Sonntagsgeschirr

Lore nahm den ersten Teller. Sie schmetterte ihn auf den Boden.

SCHERBEN.

Und irgendwie: ERLEICHTERUNG.

Frühmorgens schon hatte sie das Buffet ­ausgeräumt. Das Bücken tat ihr weh. Ihr Herz hämmerte. Sie war jetzt 88. Da hämmert das Herz öfters. Oder stand dann für immer still.

Lore nahm den zweiten Teller. Der Aufprall verursachte ein knappes «DLIRRR». Die Scherben spritzten unter den Fernsehtisch.

Das Biskuitporzellan trug den Stempel «Sèvres». Handgemalte Heckenröschen blühten unter dem Goldrand. Die Blumen waren mit einer zarten Schleife verbunden.

Auf dem Tisch stand ein ganzes Service: 24 Teller (jetzt noch 22), eine riesige Suppenschüssel, deren Knauf als blühendes Porzellan­röschen mit dem Tellermuster harmonierte – Platten, ­Suppentassen, zwei Saucièren: das Sonntagsgeschirr.

Die Sèvres-Teller waren Hochzeitsgeschenke gewesen.
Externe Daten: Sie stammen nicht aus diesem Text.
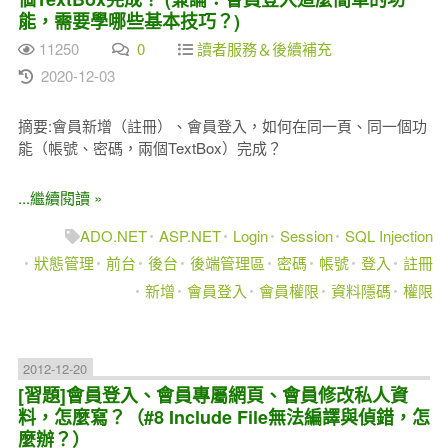
能，需要學哪些基本技巧？)
11250
0
讀者服務＆後續補充
2020-12-03
摘要:會員新增（註冊）、會員登入，如何在同一頁、同一個功
能（帳號、密碼，兩個TextBox）完成？
...繼續閱讀 »
ADO.NET
ASP.NET
Login
Session
SQL Injection
狀態管理
前台
後台
後端管理區
密碼
帳號
登入
註冊
新增
會員登入
會員權限
資料隱碼
權限
2012-12-20
[習題]會員登入、會員專屬網頁、會員修改私人資
料，怎麼寫？（#8 Include File無法編譯與偵錯，怎
麼辦？）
Es war im Krieg und Essen knapp (zum grossen Fest mussten die Gäste Lebensmittel­marken ins Restaurant mitbringen). Aber ­französische Sèvres-Teller gabs. Wenn auch leer.

Ernst und Lore hatten das Service ins Wunschbüchlein aufgenommen – zusammen mit dem Bügeleisen, der elektrischen Nähmaschine und einem ultramodernen Tastenradio.

14 Freunde hatten das Nymphenburg-Porzellan angekreuzt. Immer ein Teller. Die restlichen hatte sich das Paar nach und nach selber geleistet.

Anfang der 50er-Jahre war das Service dann komplett. Als fulminanten Schlusspunkt hatte Ernst ihr die Suppenschüssel zum Geburtstag gekauft. Es war keine Überraschung – aber immerhin hatte er die Schüssel mit Lores Lieb­lings­pralinen gefüllt.

Das Geschirr wurde nur an Festen gedeckt: Geburtstage, Weihnachten – und Sonntag, ­natürlich.

«Sonntagsgeschirr», nannte man das Service. Für den Rest der Woche gabs musterlose Goldrand­teller – «Goldrändli» genannt.

Lore war stolz auf ihre Sonntagsessen und das Sèvres gewesen. Es stand immer auf dem weissen Damasttischtuch. An speziellen Feiertagen füllte sie die Suppenschüssel mit den passenden Heckenröschen, an Weihnachten mit Ästen. Und Lametta.

Sie stellte das üppige Tischmilieu ins Zentrum (Suppe gabs keine).

«Ihr werdet es einmal erben!», hatte sie ihren Töchtern jeweils stolz beim Abwasch erklärt.

Auch später, als die Familie einen Geschirrspüler angeschafft hatte, wurde das Sonntagsgeschirr von Hand abgewaschen. «Sonst geht das Gold ab», mahnte Lore, wenn ihre Mädchen motzten.

Nun stand ihr 89. Geburtstag ins Haus. Sie wollte daheim feiern. Und hatte die Töchter zur Lagebesprechung eingeladen.

Die Mädchen (die nun auch ältere Frauen waren) sollten kochen. Filet im Teig.

Ein Wort gab das andere: «Weshalb können wir nicht einfach Brötchen beim Supercenter bestellen. Kartonteller. Und Plastikbesteck. Das Sonntagsgeschirr ist viel zu umständlich…»

Lore wurde bleich: «Ihr werdet das alles mal erben…»

Hanny lachte auf: «ABER MUTTI, WER WILL DENN HEUTE NOCH SO EINEN SCHMETTER …das ist nicht mehr zeitgemäss. Teller müssen ­spülmaschinenfest sein. Und praktisch…»

Sie hatte die ganze Nacht nicht geschlafen.

Um sechs Uhr stand sie auf. Ging zum Buffet.

Und: DLIRRR!

Bei der Suppenschüssel zögerte sie kurz. Dann atmete sie durch. Hob sie hoch.

Und: SCHERBEN.

Die Kinder fanden sie inmitten von kaputten Tellern und Platten…

Sie war seit 28 Stunden tot.

Zerbrochen – so wie alle Sonntage dieser Welt. Und deren Geschirr.